What is needed =
Answer these questions from the page excerpt on Bayesian matching for face recognition.
1. In what year was the book containing this work published?
2. What two classes of variation between facial images does the technique model?
3. In which competition was the algorithm found to be the top performer?

Page excerpt =
++++++++++++++++++++
Beyond Euclidean Eigenspaces: Bayesian Matching for Visual Recognition
Where Published: Face Recognition: From Theories to Applications, H. Wechsler, V. Bruce, T. Huang, J. P. Phillips, eds., Springer-Verlag, Berlin, 1998.
We propose a novel technique for direct visual matching of images for the purposes of face recognition and database search. Specifically, we argue in favor of a probabilistic measure of similarity, in contrast to simpler methods which are based on standard Euclidean L2 norms (template matching) or subspace-restricted norms (eigenspace matching). The proposed similarity measure is based on a Bayesian analysis of image differences: we model two mutually exclusive classes of variation between two facial images: intra-personal (variations in appearance of the same individual, due to different expressions or lighting) and extra-personal (variations in appearance due to a difference in identity). The high-dimensional probability density functions for each respective class are then obtained from training data using an eigenspace density estimation technique and subsequently used to compute a similarity measure based on the a posteriori probability of membership in the intra-personal class, which is used to rank matches in the database. The performance advantage of this probabilistic matching technique over standard Euclidean nearest-neighbor eigenspace matching is demonstrated using results from ARPA's 1996 FERET face recognition competition, in which this algorithm was found to be the top performer.
++++++++++++++++++++
Material supplied =
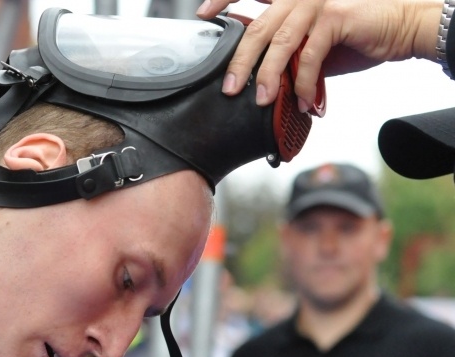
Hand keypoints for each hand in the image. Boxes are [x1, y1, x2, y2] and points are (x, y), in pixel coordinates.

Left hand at [197, 0, 441, 110]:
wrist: (399, 29)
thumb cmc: (352, 36)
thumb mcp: (310, 45)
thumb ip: (284, 53)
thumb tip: (257, 77)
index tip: (202, 14)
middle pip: (258, 28)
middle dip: (241, 61)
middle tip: (230, 87)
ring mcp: (316, 3)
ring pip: (281, 43)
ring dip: (270, 76)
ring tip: (264, 100)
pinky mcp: (335, 17)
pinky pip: (310, 55)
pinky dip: (305, 83)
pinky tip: (305, 102)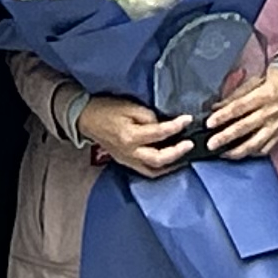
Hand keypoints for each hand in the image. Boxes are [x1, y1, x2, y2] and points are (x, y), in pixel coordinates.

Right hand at [77, 94, 199, 176]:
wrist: (87, 119)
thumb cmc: (108, 109)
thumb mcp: (130, 106)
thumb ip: (149, 117)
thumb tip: (164, 126)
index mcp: (130, 136)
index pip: (159, 133)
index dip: (176, 126)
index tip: (188, 119)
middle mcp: (130, 153)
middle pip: (158, 159)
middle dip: (177, 152)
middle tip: (191, 144)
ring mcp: (127, 160)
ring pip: (153, 170)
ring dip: (171, 165)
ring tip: (185, 156)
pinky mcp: (126, 162)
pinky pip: (146, 171)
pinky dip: (160, 168)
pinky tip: (170, 163)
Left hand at [200, 67, 277, 161]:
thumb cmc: (269, 83)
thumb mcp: (252, 83)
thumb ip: (234, 97)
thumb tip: (215, 108)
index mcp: (263, 95)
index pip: (239, 107)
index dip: (223, 116)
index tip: (209, 123)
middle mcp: (270, 112)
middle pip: (245, 127)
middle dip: (226, 137)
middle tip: (211, 144)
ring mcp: (276, 126)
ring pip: (255, 143)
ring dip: (237, 151)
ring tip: (222, 153)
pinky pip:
++++++++++++++++++++
Expected output =
1. 1998
2. Intra-personal and extra-personal variation
3. ARPA's 1996 FERET face recognition competition